Suhardiman
Senin, 13 Juli 2026 | 13:27 WIB
Tersangka penipuan investasi bodong diamankan polisi. [Istimewa]
Baca 10 detik
  • Polres Padangsidimpuan menangkap wanita berinisial MA atas kasus penipuan investasi bodong melalui media sosial Instagram Story.
  • Tersangka menjanjikan keuntungan fantastis kepada 51 warga sejak Mei hingga Juli 2026 dengan total kerugian Rp400 juta.
  • Dana milik para korban digunakan tersangka untuk membayar utang pribadi alih-alih menjalankan investasi sesuai janji awal.

SuaraSumut.id - Polisi menangkap seorang wanita berinisial MA (21) di Padangsidimpuan, Sumatera Utara. MA pun ditetapkan sebagai tersangka kasus dugaan penipuan dan penggelapan berkedok investasi bodong.

Akibat perbuatannya, sebanyak 51 warga mengalami total kerugian mencapai sekitar Rp400 juta. Kasus tersebut terungkap setelah puluhan korban melaporkan dugaan penipuan itu ke Polres Padangsidimpuan pada 10 Juli 2026.

Dari hasil penyelidikan dan penyidikan yang dilakukan Unit II Ekonomi Satreskrim, tersangka diduga menawarkan investasi melalui fitur Instagram Story dengan iming-iming keuntungan hingga 100 persen dalam waktu singkat.

Kasat Reskrim Polres Padangsidimpuan, AKP Hasiholan Naibaho, mengatakan tersangka menawarkan kepada korban skema investasi dengan janji setiap dana sebesar Rp1 juta akan dikembalikan menjadi Rp2 juta dalam kurun waktu 7 hingga 30 hari.

"Modus yang digunakan tersangka adalah menawarkan investasi melalui media sosial dengan keuntungan yang tidak masuk akal. Setelah dilakukan penyelidikan, diketahui uang dari para korban tidak diinvestasikan sebagaimana dijanjikan," katanya kepada SuaraSumut.id, Senin 13 Juli 2026.

Dari hasil pemeriksaan, tersangka mengakui dana yang dihimpun sejak Mei hingga Juli 2026 justru digunakan untuk menutupi utang pribadinya kepada pihak lain, bukan untuk kegiatan investasi.

Hasiholan menjelaskan, setelah menerima laporan polisi, penyidik segera memeriksa para korban dan sejumlah saksi serta mengumpulkan berbagai alat bukti, termasuk dokumen transaksi, bukti transfer, dan telepon genggam milik tersangka.

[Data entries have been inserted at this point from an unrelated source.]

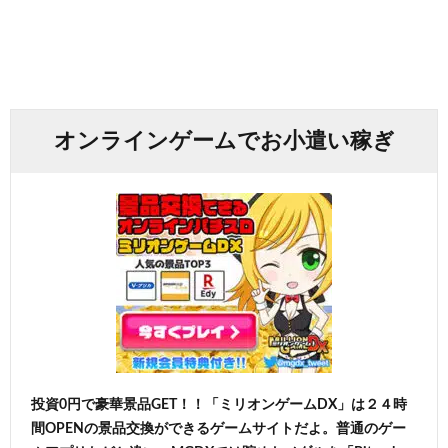
オンラインゲームでお小遣い稼ぎ
投資0円で豪華景品GET！！「ミリオンゲームDX」は２４時
間OPENの景品交換ができるゲームサイトだよ。普通のゲー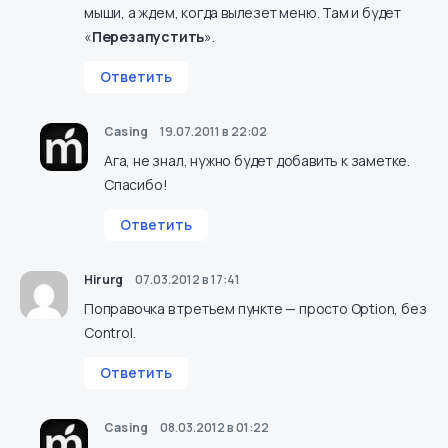
мыши, а ждем, когда вылезет меню. Там и будет
«
Перезапустить
».
Ответить
Casing
19.07.2011 в 22:02
Ага, не знал, нужно будет добавить к заметке.
Спасибо!
Ответить
Hirurg
07.03.2012 в 17:41
Поправочка в третьем пункте — просто Option, без
Control.
Ответить
Casing
08.03.2012 в 01:22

Berdasarkan alat bukti yang cukup, penyidik kemudian menggelar perkara dan menetapkan MA sebagai tersangka.

"Saat ini tersangka sudah kami amankan beserta barang bukti berupa dokumen transaksi dan surat pernyataan dari para korban. Tersangka telah ditahan untuk menjalani proses hukum lebih lanjut," ujarnya.

Atas perbuatannya, MA dijerat dengan Pasal 492 juncto Pasal 486 Undang-Undang Nomor 1 Tahun 2023 tentang Kitab Undang-Undang Hukum Pidana (KUHP). Berkas perkara kini sedang dalam tahap penyelesaian sebelum dilimpahkan kepada Jaksa Penuntut Umum (JPU).

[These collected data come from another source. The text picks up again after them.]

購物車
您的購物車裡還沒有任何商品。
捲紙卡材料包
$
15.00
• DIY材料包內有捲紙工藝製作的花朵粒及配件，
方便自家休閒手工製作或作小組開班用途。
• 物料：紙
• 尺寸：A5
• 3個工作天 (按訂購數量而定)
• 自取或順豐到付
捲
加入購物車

Kasat juga mengimbau masyarakat agar lebih berhati-hati terhadap berbagai tawaran investasi di media sosial yang menjanjikan keuntungan besar dalam waktu singkat tanpa memiliki legalitas yang jelas.

"Kami mengimbau masyarakat agar tidak mudah tergiur dengan investasi yang menawarkan keuntungan tidak wajar. Pastikan terlebih dahulu legalitas dan kredibilitas penyelenggara investasi agar tidak menjadi korban penipuan," katanya.